The Bishops should be more interested in how to improve the conditions in the countries that the prospective immigrants come from, many of which are dominated by a Catholic culture that is apparently dysfunctional economically. Someone should tell the bishops that the whole world can not move into the United States and Western Europe.

These articles are all part of the Scare and Shame philosophy that America, the magazine, employs. A departure from the old Jesuit policy of emphasizing reason.

Stuart Meisenzahl
2 weeks 6 days ago

Mr Appleby has chimed in right on cue claiming that the proposed Bill is " ...counter to the trends we are experiencing....replacement rate in terms of native births, and an aging population and the labor gaps ahead"

Germany faced the same three issues starting with its Post 1960s economic resurgence and it adopted a "Guest Workers Program " with the State of Turkey. Germany has been dealing with the unexpected results ever since. The Washington Post notes that..."Contrary to initial government plans, a significant share of those workers never left the Country". (Washington Post July 18, 2017) The Post Article then goes on to cite the numerous complications this program visited on Germany and continue to cause....not the least of which is the President of Turkey recently instructing hIs 3 million ethnic compatriots to ignore Chancellor Merkel's call to "assimilate " stating that Germany's Turks should " integrate but not assimilate"!!!
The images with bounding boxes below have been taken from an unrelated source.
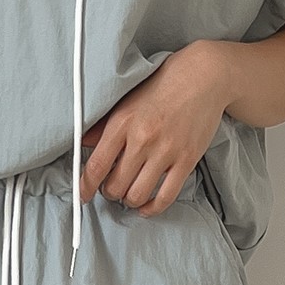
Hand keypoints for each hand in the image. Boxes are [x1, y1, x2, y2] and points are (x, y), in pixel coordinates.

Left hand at [79, 41, 229, 215]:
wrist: (203, 76)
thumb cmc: (162, 87)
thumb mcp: (126, 101)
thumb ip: (103, 125)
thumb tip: (81, 144)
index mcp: (123, 122)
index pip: (96, 165)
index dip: (86, 187)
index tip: (83, 195)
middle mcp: (143, 138)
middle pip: (115, 185)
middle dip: (109, 192)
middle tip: (112, 188)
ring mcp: (166, 151)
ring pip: (137, 195)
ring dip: (129, 200)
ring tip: (129, 193)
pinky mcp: (187, 160)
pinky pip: (166, 196)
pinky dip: (152, 208)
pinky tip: (146, 206)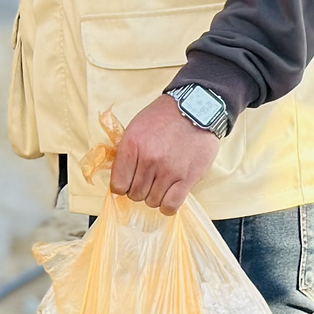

This German program was designed precisely to deal with the issues Mr Appleby cites as a reason to open our borders. It seems that "the cure" in Germany may turn out to be worse than the "disease"it was suppose to tackle. Mr Appleby's advice to the US is that of a doctor mostly interested and vested by occupation in peddling his name brand cure.

Thomas Severin
2 weeks 4 days ago

I find this whole issue of immigration laws within our country to be reminiscent of the parable of The Rich man and Lazarus. Here we are the richest and most powerful nation on the face of the earth with thousands of poor, homeless and war weary people on our doorsteps. The world community is facing the greatest humanitarian crisis since the second world war, which we largely contributed to, and what is our response?
Rather than opening our arms to welcome and care for these desperate people, as modeled in the Parable of the Good Samaritan, we restrict our immigration policy to the fittest, best educated and wealthiest of those wishing to enter our country. I fear that we can no longer dare to refer to ourselves as a Christian nation "under God" as we espouse in our pledge of allegiance to our country.